Не успел доктор Мокимото пройти и десяти шагов после встречи с генетиком, как его мысли отвлекла новая встреча. На этот раз его внимание привлекло небольшое, странного вида растеньице, переходившее аллею. Это был знаменитый заврик. Едва заметно переставляя свои воздушные корни, заврик двигался к светлому солнечному пятну у корней платана. Доктор Мокимото присел на корточки, рассматривая своего питомца, взгляд его потеплел. Заврик напоминал спрута: от крохотного стволика, увенчанного пучочком листьев, опускались коричневые корни. Пройдет не менее тридцати минут, пока заврик преодолеет дорогу, очутится на солнце и так же деловито начнет вгонять свои корни в почву, если, конечно, солнечное пятно не исчезнет, — тогда он поплетется дальше. Несмотря на кажущуюся хрупкость, заврик очень жизнестоек, у него много сил; всю ночь он усиленно питался на тучной почве, а при восходе солнца пустился в путь.

Встреча с завриком окончательно нарушила стройный ход мыслей доктора, он стал думать о будущем своего создания. Пока это только биологический фокус, как расценивают многие его коллеги, хотя все отдают дань гениальности решения. Доктору Мокимото не раз приходила мысль: не нарушает ли его заврик размеренный ход эволюции? Что, если и он в далеком будущем явится совсем в новом качестве, как теперь синезеленая водоросль? Уже писатели-фантасты использовали его в своих произведениях. Он у них превращается то в хищника, брызжущего ядом, то в коварное разумное существо, вытесняющее с Земли весь род человеческий; иные предсказывают, что ходячее растение, имея неоспоримые преимущества перед своими собратьями, вытеснит их, и на месте зеленых лесов будут разгуливать корявые уроды. Только его любимая ученица Вера полна оптимизма и прочит заврикам великое будущее. Недавно на очередной сессии Общества охраны природы ставился вопрос о запрещении вывоза завриков за пределы территории института, хотя об этом уже поздно говорить: почти у каждого любителя-садовода, не говоря уж о ботанических садах и зоопарках, есть эти удивительные создания.

За спиной скрипнул песок.

— Доброе утро, учитель!

— О! Вера! И тебе хорошего начала дня! — Он улыбнулся ей и дотронулся до ее прохладной после купания руки.

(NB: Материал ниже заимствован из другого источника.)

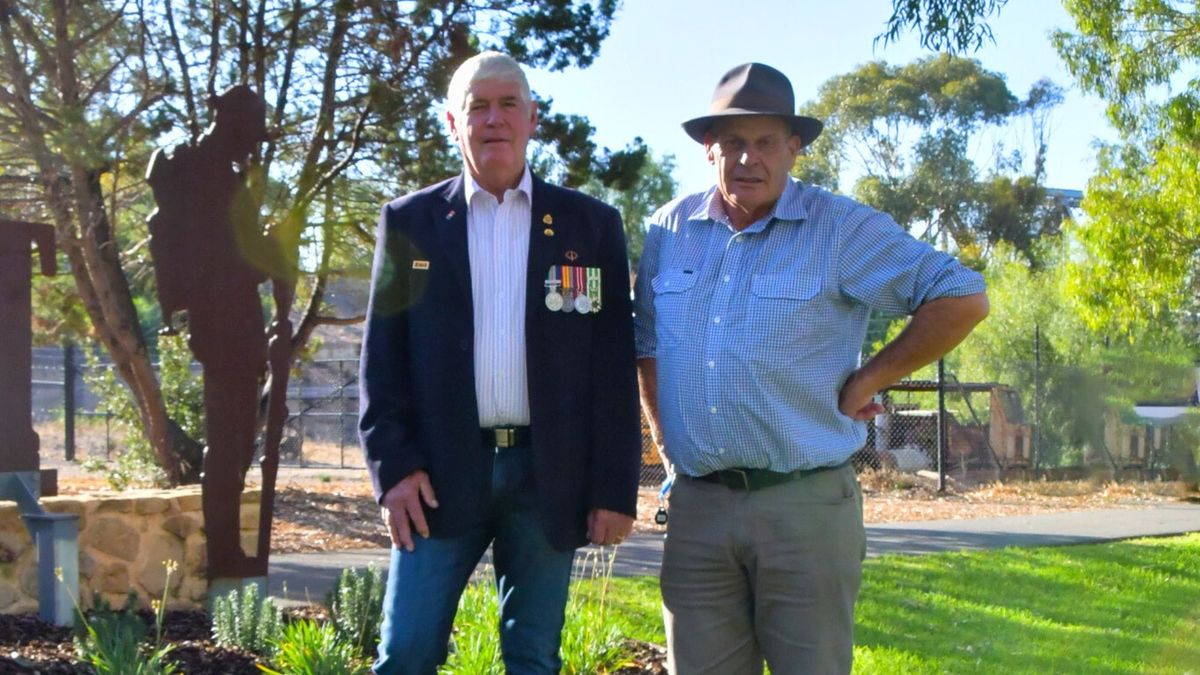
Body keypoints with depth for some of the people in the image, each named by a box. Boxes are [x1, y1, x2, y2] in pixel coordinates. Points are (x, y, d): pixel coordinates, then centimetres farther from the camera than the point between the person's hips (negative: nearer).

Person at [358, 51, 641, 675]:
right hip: (442, 475, 0)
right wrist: (393, 465, -5)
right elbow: (382, 354, 5)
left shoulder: (591, 225, 6)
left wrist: (615, 488, -1)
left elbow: (614, 370, 4)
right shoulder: (410, 221, 7)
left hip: (549, 477, 0)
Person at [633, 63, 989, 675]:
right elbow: (645, 340, 24)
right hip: (696, 505, 4)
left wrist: (865, 382, -7)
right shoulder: (670, 230, 10)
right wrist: (662, 434, 14)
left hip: (806, 505, -4)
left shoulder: (841, 229, -4)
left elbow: (963, 300, -8)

— Вы беседуете с моим Вольдемаром?

— Разве это он?

— Ну конечно, учитель. Посмотрите, у него восемь с половиной ножек и носик, как у Буратино. Я его ищу, ищу по всем закоулкам, а он, оказывается, беседует с вами.

— Да, он замечательный собеседник — умеет слушать.

Вера подняла заврика и, держа за кисточку листьев, сказала:

— Сейчас я встретила философа Хикару, он только что вернулся из длительного путешествия и ждет вас в бассейне.

— Благодарю, Вера. Мне так его недоставало все эти дни! Извини, я пойду, чтобы не заставлять его ждать. Действительно, он философ.